I've managed to get nested many-to-many entities created through the use of accepts_nested_attributes_for
for the JSON and the project below.
My question is - is there a suggested way to achieve the same thing where I don't have to add _attributes
to be able to create the array of emotion
objects on the RoR server? What I mean by suggested is either something the framework itself suggests or otherwise something as clean as possible.
JSON getting posted to http://localhost:3000/periods:
{
"period": {
"date": "2022-03-17T03:00:52.820Z",
"period": "morning",
"emotions_attributes": [
{
"name": "ok"
},
{
"name": "fine"
}
]
}
}
rails generate
commands used to create subsequent files:
rails g model Emotion name:string
rails g scaffold Period date:date period:string --skip-template-engine
rails g scaffold Entry emotion:references period:references --skip-template-engine
periods.rb:
class Period < ApplicationRecord
has_many :entries
has_many :emotions, through: :entries
accepts_nested_attributes_for :emotions
end
emotion.rb
class Emotion < ApplicationRecord
has_many :entries
has_many :periods, through: :entries
end
entry.rb
class Entry < ApplicationRecord
belongs_to :emotion
belongs_to :period
end
periods_controller.rb
class PeriodsController < ApplicationController
before_action :set_period, only: %i[ show edit update destroy ]

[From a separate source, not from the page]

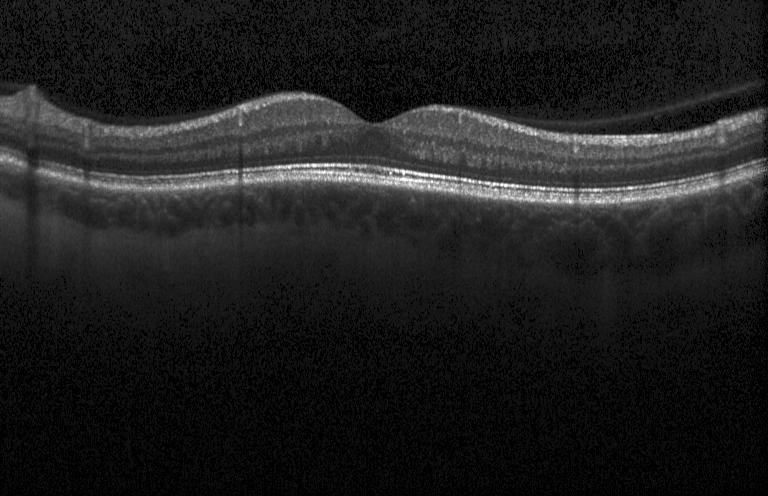
Assessment: neither CNV, DME, nor drusen.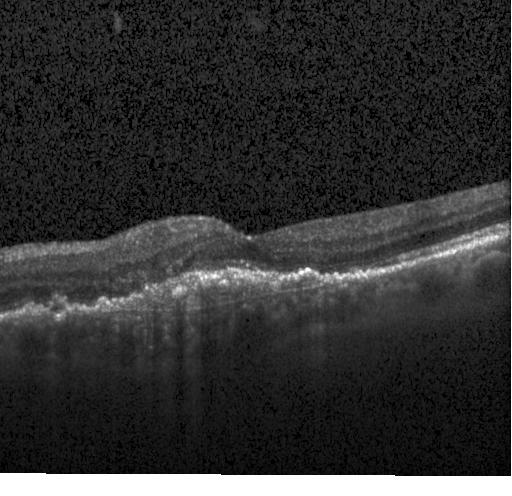 Centered on the fovea · spectral-domain OCT · retinal OCT B-scan. The scan shows choroidal neovascularization (CNV).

skip_before_action :verify_authenticity_token
...
def create
@period = Period.new(period_params)
respond_to do |format|
if @period.save
format.html { redirect_to period_url(@period), notice: "Period was successfully created." }
format.json { render :show, status: :created, location: @period }
else
format.html { render :new, status: :unprocessable_entity }
format.json { render json: @period.errors, status: :unprocessable_entity }
end
end
end
...
# FYI turns out the id is key here to be able to even perform create
def period_params
params.require(:period).permit(
:date,
:period,
emotions_attributes: [:id, :name]
)
end
routes.rb
Rails.application.routes.draw do
resources :entries
resources :periods
What I'd like to be able to post is this:
{
"period": {
"date": "2022-03-17T03:00:52.820Z",
"period": "morning",
"emotions": [
{
"name": "ok"
},
{
"name": "fine"
}
]
}
}
CodePudding user response:
you won't find the cleaner way to achieve that cause "emotions_attributes" are handled "out of the box" by the framework.

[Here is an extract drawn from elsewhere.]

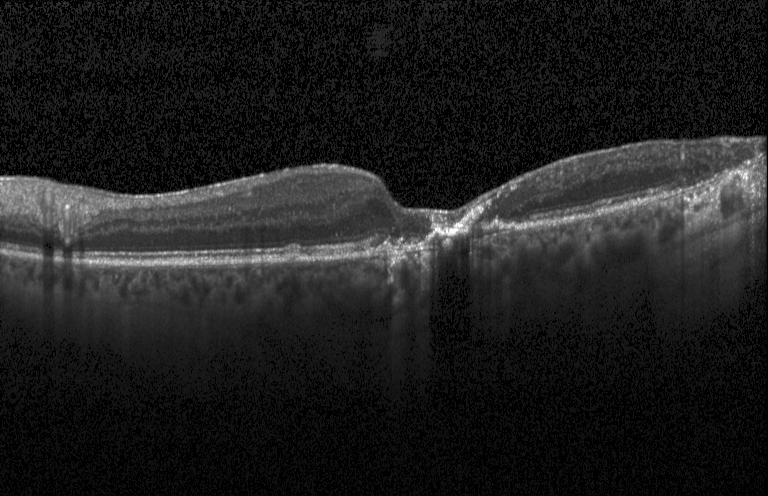

Choroidal neovascularization.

alternatively you can create an service object for more custom period creation (fe app/services/periods/create.rb) and call it from controller. This way you can customize default convention and keep the logic in one place.
But imho you should stay with the default convention as long as you are just starting your journey with rails and the main concern is that "emotions looks better than emotions_attributes".

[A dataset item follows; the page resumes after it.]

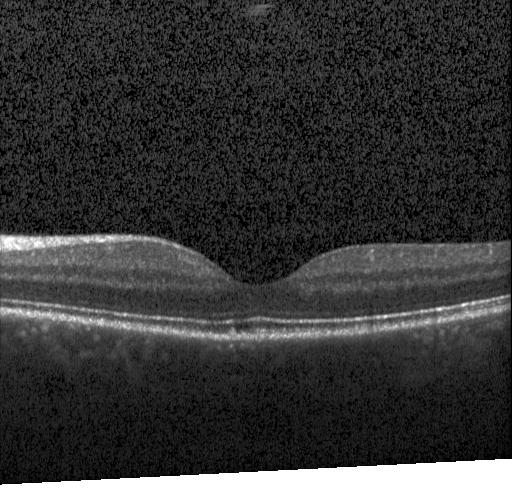

No choroidal neovascularization, no diabetic macular edema, and no drusen.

CodePudding user response:
Well, you could permit your params like this:
def period_params_hand
params.require(:period).permit(
:date,
:period,
emotions: [:id, :name]
)
end
And then the first thing you could do in #create is:
# receive the permitted params
period_params = period_params_hand
# rename the hash key
period_params[:emotions_attributes] = period_params.delete(:emotions)
This is a way to achieve your goal, but answering your question, there is no suggested way of doing that.